After his bout of chronic fatigue syndrome, Jarrett returned to the stage with two solo concerts in Japan, one of which was recorded for CD and published under the title Radiance, the other recorded for this DVD. His style had changed — instead of the familiarly monumental, arching single-movement improvisations, these were a series of shorter, more impressionistic creations.
I said at the time that this new music was pottery very much still on the wheel before the comparative solidity of The Carnegie Hall Concert, and this DVD answers me with as much riveting music as anyone could ask for.
There are times when he abandons note-values altogether; others when he shares his knowledge of Bach and Shostakovich within five minutes of each other and it doesn’t jar in the slightest. Times when, if you’ve heard Radiance or Carnegie Hall, you might wonder why the audience doesn’t applaud at the end of a piece — until you realise with a little excitement that nobody had ever heard him doing this before.
It shows, too — at one point, a person starts clapping late, thinking that the start of a new piece is the final hesitant blush of the last one. His face undergoes a quick crease like wind over water, the music stops for 10 seconds — and never returns, abandoned as he starts again with a completely different idea and carries it for 20 minutes.

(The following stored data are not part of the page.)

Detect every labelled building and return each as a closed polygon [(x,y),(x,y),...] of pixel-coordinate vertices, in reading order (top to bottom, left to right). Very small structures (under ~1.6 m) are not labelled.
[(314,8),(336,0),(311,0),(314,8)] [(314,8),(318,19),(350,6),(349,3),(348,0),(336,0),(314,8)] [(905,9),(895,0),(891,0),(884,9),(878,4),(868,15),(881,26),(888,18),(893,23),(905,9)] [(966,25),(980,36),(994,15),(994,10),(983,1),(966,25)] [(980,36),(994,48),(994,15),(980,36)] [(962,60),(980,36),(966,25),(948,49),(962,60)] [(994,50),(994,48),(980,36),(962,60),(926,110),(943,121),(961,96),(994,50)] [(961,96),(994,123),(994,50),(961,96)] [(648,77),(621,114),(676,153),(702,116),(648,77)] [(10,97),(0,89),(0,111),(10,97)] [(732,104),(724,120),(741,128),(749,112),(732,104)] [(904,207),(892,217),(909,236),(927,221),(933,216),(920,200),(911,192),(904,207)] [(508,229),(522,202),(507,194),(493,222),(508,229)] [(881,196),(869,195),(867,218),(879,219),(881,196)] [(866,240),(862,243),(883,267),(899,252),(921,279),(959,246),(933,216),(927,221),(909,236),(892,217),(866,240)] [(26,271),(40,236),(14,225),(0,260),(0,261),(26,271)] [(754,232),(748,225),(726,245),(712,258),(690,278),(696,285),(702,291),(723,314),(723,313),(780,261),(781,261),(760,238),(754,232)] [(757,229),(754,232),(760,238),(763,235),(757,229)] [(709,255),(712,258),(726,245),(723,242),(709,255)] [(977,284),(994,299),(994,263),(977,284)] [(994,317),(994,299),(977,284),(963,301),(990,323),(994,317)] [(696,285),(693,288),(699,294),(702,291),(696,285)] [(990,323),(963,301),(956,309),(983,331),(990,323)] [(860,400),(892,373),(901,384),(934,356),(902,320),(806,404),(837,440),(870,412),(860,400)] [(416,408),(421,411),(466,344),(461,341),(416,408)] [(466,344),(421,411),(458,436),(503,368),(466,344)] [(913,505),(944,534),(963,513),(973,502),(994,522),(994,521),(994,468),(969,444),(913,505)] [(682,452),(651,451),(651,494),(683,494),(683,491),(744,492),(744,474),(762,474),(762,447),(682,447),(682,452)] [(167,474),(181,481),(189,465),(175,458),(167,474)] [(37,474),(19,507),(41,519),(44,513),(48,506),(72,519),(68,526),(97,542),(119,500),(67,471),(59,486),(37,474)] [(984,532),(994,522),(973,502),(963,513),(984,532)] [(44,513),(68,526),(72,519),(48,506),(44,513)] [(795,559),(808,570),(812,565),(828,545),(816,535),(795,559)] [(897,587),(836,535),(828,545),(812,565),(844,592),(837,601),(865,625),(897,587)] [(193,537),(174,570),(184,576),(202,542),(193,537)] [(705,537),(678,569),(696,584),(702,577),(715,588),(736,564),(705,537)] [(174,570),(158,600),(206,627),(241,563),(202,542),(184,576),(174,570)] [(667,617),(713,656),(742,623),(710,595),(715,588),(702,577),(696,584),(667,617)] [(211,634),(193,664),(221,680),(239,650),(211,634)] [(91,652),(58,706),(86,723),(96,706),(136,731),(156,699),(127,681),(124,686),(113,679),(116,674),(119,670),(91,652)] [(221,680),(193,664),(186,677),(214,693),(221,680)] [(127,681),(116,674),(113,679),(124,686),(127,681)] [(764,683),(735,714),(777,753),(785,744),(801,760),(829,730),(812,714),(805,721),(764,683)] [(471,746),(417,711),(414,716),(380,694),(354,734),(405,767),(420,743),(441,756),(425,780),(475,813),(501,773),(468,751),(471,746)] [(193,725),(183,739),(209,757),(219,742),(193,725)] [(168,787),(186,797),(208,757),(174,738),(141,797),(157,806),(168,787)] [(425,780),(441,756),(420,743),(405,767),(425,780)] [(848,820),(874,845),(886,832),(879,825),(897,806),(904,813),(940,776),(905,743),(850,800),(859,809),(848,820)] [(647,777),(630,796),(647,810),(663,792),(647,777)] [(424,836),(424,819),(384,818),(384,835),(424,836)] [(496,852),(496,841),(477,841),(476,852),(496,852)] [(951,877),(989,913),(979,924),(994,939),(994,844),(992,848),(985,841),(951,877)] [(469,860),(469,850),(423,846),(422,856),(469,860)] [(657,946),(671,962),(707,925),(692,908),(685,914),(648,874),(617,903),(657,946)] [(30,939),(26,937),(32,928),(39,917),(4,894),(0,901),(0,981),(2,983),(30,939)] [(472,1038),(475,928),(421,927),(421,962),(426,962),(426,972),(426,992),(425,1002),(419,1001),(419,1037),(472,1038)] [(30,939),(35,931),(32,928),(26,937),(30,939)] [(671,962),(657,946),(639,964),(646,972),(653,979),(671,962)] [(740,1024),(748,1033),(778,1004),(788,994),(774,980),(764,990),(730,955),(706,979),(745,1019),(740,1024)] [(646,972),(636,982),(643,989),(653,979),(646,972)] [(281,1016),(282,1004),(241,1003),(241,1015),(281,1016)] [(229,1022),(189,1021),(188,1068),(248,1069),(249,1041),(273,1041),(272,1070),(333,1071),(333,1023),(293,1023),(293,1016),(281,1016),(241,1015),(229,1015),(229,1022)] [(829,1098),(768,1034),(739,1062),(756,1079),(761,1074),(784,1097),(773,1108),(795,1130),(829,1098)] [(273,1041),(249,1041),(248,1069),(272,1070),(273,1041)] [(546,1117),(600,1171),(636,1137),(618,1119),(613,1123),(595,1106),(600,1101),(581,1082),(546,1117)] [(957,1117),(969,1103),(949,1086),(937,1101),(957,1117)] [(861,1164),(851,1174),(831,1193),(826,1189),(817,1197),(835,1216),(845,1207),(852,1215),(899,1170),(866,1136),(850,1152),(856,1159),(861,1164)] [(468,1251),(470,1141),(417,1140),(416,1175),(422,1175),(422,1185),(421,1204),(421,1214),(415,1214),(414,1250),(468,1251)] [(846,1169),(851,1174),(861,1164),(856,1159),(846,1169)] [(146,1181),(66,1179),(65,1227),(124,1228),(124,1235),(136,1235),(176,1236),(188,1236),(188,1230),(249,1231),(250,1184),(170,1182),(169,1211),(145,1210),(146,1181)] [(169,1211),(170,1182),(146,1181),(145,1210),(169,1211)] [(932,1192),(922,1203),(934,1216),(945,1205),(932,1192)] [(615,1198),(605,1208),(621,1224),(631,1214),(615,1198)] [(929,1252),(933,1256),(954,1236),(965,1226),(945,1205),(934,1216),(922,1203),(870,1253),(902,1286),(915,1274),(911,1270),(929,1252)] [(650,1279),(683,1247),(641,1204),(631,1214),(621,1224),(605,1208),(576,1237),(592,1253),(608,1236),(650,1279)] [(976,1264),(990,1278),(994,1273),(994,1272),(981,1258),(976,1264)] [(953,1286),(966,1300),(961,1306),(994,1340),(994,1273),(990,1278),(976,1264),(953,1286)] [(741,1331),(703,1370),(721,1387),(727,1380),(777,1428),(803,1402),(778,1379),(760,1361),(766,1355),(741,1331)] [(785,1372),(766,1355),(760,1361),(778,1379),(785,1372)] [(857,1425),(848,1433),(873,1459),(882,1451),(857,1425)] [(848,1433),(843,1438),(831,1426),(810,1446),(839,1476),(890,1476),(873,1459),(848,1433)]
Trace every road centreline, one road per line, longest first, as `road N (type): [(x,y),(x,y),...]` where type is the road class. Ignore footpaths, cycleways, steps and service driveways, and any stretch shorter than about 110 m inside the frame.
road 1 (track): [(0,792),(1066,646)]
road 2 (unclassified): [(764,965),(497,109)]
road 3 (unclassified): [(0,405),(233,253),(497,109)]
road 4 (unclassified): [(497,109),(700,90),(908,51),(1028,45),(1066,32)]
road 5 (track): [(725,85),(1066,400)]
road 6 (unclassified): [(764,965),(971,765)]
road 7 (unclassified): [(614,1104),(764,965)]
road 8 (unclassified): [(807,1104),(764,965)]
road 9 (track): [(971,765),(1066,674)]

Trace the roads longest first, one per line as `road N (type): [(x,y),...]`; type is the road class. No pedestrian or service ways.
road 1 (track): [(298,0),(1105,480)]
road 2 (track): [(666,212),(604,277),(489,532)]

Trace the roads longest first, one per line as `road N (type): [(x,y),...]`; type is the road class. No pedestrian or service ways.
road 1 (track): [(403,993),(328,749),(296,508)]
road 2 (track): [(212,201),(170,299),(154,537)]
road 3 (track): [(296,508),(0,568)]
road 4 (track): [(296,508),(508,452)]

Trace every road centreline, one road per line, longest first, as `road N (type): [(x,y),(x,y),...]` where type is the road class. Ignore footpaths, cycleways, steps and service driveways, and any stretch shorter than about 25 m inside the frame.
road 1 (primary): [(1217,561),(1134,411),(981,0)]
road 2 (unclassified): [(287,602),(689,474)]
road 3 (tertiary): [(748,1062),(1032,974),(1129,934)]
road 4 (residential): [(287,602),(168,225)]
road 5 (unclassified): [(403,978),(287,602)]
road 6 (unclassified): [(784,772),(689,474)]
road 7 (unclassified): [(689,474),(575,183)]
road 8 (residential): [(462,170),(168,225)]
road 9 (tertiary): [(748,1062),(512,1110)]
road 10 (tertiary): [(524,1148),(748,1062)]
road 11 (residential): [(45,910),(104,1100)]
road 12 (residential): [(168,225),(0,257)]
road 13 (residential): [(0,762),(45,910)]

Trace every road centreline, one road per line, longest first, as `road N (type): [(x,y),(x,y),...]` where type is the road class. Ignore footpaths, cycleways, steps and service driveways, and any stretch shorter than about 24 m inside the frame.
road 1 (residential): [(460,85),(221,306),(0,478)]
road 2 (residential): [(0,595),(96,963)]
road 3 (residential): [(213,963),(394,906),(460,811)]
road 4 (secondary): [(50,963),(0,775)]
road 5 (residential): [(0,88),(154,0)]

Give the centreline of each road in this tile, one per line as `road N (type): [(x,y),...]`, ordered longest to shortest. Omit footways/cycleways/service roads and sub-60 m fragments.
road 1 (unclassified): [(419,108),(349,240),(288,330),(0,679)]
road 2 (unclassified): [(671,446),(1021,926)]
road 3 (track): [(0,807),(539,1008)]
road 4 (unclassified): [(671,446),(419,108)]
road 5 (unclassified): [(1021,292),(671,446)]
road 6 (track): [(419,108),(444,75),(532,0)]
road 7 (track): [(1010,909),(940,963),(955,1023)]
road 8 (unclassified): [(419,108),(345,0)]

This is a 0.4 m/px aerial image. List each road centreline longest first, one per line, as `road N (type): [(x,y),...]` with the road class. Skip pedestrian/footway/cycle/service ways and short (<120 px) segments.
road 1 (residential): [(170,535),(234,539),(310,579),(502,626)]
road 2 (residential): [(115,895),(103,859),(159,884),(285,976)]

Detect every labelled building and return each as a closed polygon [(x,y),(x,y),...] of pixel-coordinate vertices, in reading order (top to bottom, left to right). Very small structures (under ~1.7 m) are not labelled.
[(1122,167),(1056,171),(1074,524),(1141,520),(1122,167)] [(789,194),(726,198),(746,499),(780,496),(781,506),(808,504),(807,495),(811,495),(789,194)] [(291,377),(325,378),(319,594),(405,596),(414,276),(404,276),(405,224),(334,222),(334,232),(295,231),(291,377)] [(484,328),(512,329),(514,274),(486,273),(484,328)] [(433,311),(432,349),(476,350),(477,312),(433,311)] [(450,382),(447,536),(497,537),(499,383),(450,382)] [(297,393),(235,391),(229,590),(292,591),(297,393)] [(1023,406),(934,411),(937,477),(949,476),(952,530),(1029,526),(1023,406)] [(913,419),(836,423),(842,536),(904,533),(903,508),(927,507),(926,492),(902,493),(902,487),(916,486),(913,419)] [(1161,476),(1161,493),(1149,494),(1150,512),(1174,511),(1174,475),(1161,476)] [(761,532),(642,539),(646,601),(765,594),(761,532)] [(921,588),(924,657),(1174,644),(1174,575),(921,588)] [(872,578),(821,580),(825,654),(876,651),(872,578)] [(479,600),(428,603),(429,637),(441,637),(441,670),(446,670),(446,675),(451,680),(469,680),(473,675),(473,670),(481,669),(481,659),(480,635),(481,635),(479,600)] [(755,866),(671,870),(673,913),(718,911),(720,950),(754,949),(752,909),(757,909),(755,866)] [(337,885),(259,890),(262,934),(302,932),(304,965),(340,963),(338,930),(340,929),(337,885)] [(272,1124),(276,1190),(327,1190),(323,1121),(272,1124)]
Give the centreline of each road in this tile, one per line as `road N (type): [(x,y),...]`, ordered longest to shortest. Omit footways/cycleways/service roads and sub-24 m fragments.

Some of you won’t love the relative lack of big, broad tunes and immediately catchy hooks, but you will know everything is alright when you see him give the the audience a little glance of quizzical, playful agreement before each of the three Standards he plays as encores.
The sound is top-quality (5.1 Dolby and DTS if that matters to you), and the picture is just Jarrett and the piano surrounded by darkness, shot wide and closeup from different angles in perfect focus. My advice, as with that of others is, of course, to buy it.